▶ Given problem: Could you copy out every one of the records below, word for word and line for line?

-------- Provided material --------

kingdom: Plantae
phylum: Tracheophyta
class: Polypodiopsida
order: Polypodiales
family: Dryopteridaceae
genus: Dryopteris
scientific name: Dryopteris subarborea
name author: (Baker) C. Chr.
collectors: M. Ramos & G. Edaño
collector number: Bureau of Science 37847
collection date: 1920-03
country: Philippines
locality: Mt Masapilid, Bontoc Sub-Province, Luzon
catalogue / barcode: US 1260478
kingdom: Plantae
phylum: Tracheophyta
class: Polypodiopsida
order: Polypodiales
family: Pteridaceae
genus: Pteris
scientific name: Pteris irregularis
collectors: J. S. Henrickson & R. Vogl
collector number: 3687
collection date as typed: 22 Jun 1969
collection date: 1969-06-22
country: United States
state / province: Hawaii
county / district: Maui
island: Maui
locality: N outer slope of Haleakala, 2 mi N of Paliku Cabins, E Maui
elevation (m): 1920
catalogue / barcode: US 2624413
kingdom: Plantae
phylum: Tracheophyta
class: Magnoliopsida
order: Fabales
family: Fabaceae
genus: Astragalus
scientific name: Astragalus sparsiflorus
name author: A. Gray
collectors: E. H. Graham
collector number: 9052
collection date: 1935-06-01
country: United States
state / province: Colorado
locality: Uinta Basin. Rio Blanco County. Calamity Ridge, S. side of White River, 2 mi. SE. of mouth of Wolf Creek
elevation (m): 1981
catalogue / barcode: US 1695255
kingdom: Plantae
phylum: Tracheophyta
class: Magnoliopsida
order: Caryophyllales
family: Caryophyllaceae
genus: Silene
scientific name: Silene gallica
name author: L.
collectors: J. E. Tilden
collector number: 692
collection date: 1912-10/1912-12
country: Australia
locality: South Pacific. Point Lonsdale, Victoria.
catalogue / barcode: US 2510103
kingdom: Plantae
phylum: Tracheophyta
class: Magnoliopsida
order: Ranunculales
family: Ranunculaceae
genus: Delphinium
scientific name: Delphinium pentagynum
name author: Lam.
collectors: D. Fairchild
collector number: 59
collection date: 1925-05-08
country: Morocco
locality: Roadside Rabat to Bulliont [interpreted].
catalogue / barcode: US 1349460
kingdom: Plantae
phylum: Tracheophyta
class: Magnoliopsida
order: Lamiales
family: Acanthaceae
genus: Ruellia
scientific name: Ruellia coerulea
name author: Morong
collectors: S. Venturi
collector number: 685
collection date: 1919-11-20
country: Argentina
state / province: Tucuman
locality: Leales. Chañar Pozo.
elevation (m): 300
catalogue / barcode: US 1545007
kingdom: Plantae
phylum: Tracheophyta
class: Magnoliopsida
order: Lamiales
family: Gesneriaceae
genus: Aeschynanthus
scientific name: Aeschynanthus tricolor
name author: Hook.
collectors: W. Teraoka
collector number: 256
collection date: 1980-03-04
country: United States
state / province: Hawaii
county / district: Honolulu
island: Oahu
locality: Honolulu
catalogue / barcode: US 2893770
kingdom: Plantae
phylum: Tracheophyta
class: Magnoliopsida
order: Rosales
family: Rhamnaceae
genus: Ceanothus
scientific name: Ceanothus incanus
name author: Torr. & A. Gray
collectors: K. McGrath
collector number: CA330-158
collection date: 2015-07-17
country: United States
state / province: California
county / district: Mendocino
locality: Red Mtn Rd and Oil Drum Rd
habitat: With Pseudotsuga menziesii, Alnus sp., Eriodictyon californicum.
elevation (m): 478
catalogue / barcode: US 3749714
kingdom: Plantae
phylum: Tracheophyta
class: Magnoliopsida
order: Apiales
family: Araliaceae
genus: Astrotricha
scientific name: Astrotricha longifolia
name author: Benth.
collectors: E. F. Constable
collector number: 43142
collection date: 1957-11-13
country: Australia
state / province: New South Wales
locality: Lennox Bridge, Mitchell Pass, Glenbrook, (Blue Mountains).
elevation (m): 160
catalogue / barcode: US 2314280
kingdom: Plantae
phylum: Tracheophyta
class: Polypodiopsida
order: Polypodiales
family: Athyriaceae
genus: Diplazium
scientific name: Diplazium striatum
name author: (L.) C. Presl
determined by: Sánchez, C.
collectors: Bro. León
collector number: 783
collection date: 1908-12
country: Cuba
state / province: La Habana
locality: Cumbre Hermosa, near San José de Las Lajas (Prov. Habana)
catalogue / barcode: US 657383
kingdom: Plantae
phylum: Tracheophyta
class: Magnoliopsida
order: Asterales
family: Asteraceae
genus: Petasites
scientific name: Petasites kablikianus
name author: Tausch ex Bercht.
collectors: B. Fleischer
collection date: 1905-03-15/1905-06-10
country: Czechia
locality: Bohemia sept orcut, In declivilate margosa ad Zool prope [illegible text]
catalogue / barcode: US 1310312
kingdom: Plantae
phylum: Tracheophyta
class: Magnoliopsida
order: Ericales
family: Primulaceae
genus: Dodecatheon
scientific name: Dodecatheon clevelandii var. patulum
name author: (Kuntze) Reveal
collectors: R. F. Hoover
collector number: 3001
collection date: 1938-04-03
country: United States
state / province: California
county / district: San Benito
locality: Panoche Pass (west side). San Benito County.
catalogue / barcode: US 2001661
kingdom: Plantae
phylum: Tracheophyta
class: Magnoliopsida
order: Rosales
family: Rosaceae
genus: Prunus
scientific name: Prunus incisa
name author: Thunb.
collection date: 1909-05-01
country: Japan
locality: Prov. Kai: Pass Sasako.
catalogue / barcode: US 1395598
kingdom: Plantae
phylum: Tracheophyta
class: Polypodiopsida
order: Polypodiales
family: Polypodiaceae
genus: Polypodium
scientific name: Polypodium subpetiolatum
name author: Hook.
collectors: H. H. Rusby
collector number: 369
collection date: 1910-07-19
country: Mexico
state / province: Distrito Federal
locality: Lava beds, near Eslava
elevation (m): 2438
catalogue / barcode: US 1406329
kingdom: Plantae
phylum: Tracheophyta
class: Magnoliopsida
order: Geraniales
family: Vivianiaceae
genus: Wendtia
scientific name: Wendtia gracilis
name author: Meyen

--------

▶ Result of this exercise:
kingdom: Plantae
phylum: Tracheophyta
class: Polypodiopsida
order: Polypodiales
family: Dryopteridaceae
genus: Dryopteris
scientific name: Dryopteris subarborea
name author: (Baker) C. Chr.
collectors: M. Ramos & G. Edaño
collector number: Bureau of Science 37847
collection date: 1920-03
country: Philippines
locality: Mt Masapilid, Bontoc Sub-Province, Luzon
catalogue / barcode: US 1260478
kingdom: Plantae
phylum: Tracheophyta
class: Polypodiopsida
order: Polypodiales
family: Pteridaceae
genus: Pteris
scientific name: Pteris irregularis
collectors: J. S. Henrickson & R. Vogl
collector number: 3687
collection date as typed: 22 Jun 1969
collection date: 1969-06-22
country: United States
state / province: Hawaii
county / district: Maui
island: Maui
locality: N outer slope of Haleakala, 2 mi N of Paliku Cabins, E Maui
elevation (m): 1920
catalogue / barcode: US 2624413
kingdom: Plantae
phylum: Tracheophyta
class: Magnoliopsida
order: Fabales
family: Fabaceae
genus: Astragalus
scientific name: Astragalus sparsiflorus
name author: A. Gray
collectors: E. H. Graham
collector number: 9052
collection date: 1935-06-01
country: United States
state / province: Colorado
locality: Uinta Basin. Rio Blanco County. Calamity Ridge, S. side of White River, 2 mi. SE. of mouth of Wolf Creek
elevation (m): 1981
catalogue / barcode: US 1695255
kingdom: Plantae
phylum: Tracheophyta
class: Magnoliopsida
order: Caryophyllales
family: Caryophyllaceae
genus: Silene
scientific name: Silene gallica
name author: L.
collectors: J. E. Tilden
collector number: 692
collection date: 1912-10/1912-12
country: Australia
locality: South Pacific. Point Lonsdale, Victoria.
catalogue / barcode: US 2510103
kingdom: Plantae
phylum: Tracheophyta
class: Magnoliopsida
order: Ranunculales
family: Ranunculaceae
genus: Delphinium
scientific name: Delphinium pentagynum
name author: Lam.
collectors: D. Fairchild
collector number: 59
collection date: 1925-05-08
country: Morocco
locality: Roadside Rabat to Bulliont [interpreted].
catalogue / barcode: US 1349460
kingdom: Plantae
phylum: Tracheophyta
class: Magnoliopsida
order: Lamiales
family: Acanthaceae
genus: Ruellia
scientific name: Ruellia coerulea
name author: Morong
collectors: S. Venturi
collector number: 685
collection date: 1919-11-20
country: Argentina
state / province: Tucuman
locality: Leales. Chañar Pozo.
elevation (m): 300
catalogue / barcode: US 1545007
kingdom: Plantae
phylum: Tracheophyta
class: Magnoliopsida
order: Lamiales
family: Gesneriaceae
genus: Aeschynanthus
scientific name: Aeschynanthus tricolor
name author: Hook.
collectors: W. Teraoka
collector number: 256
collection date: 1980-03-04
country: United States
state / province: Hawaii
county / district: Honolulu
island: Oahu
locality: Honolulu
catalogue / barcode: US 2893770
kingdom: Plantae
phylum: Tracheophyta
class: Magnoliopsida
order: Rosales
family: Rhamnaceae
genus: Ceanothus
scientific name: Ceanothus incanus
name author: Torr. & A. Gray
collectors: K. McGrath
collector number: CA330-158
collection date: 2015-07-17
country: United States
state / province: California
county / district: Mendocino
locality: Red Mtn Rd and Oil Drum Rd
habitat: With Pseudotsuga menziesii, Alnus sp., Eriodictyon californicum.
elevation (m): 478
catalogue / barcode: US 3749714
kingdom: Plantae
phylum: Tracheophyta
class: Magnoliopsida
order: Apiales
family: Araliaceae
genus: Astrotricha
scientific name: Astrotricha longifolia
name author: Benth.
collectors: E. F. Constable
collector number: 43142
collection date: 1957-11-13
country: Australia
state / province: New South Wales
locality: Lennox Bridge, Mitchell Pass, Glenbrook, (Blue Mountains).
elevation (m): 160
catalogue / barcode: US 2314280
kingdom: Plantae
phylum: Tracheophyta
class: Polypodiopsida
order: Polypodiales
family: Athyriaceae
genus: Diplazium
scientific name: Diplazium striatum
name author: (L.) C. Presl
determined by: Sánchez, C.
collectors: Bro. León
collector number: 783
collection date: 1908-12
country: Cuba
state / province: La Habana
locality: Cumbre Hermosa, near San José de Las Lajas (Prov. Habana)
catalogue / barcode: US 657383
kingdom: Plantae
phylum: Tracheophyta
class: Magnoliopsida
order: Asterales
family: Asteraceae
genus: Petasites
scientific name: Petasites kablikianus
name author: Tausch ex Bercht.
collectors: B. Fleischer
collection date: 1905-03-15/1905-06-10
country: Czechia
locality: Bohemia sept orcut, In declivilate margosa ad Zool prope [illegible text]
catalogue / barcode: US 1310312
kingdom: Plantae
phylum: Tracheophyta
class: Magnoliopsida
order: Ericales
family: Primulaceae
genus: Dodecatheon
scientific name: Dodecatheon clevelandii var. patulum
name author: (Kuntze) Reveal
collectors: R. F. Hoover
collector number: 3001
collection date: 1938-04-03
country: United States
state / province: California
county / district: San Benito
locality: Panoche Pass (west side). San Benito County.
catalogue / barcode: US 2001661
kingdom: Plantae
phylum: Tracheophyta
class: Magnoliopsida
order: Rosales
family: Rosaceae
genus: Prunus
scientific name: Prunus incisa
name author: Thunb.
collection date: 1909-05-01
country: Japan
locality: Prov. Kai: Pass Sasako.
catalogue / barcode: US 1395598
kingdom: Plantae
phylum: Tracheophyta
class: Polypodiopsida
order: Polypodiales
family: Polypodiaceae
genus: Polypodium
scientific name: Polypodium subpetiolatum
name author: Hook.
collectors: H. H. Rusby
collector number: 369
collection date: 1910-07-19
country: Mexico
state / province: Distrito Federal
locality: Lava beds, near Eslava
elevation (m): 2438
catalogue / barcode: US 1406329
kingdom: Plantae
phylum: Tracheophyta
class: Magnoliopsida
order: Geraniales
family: Vivianiaceae
genus: Wendtia
scientific name: Wendtia gracilis
name author: Meyen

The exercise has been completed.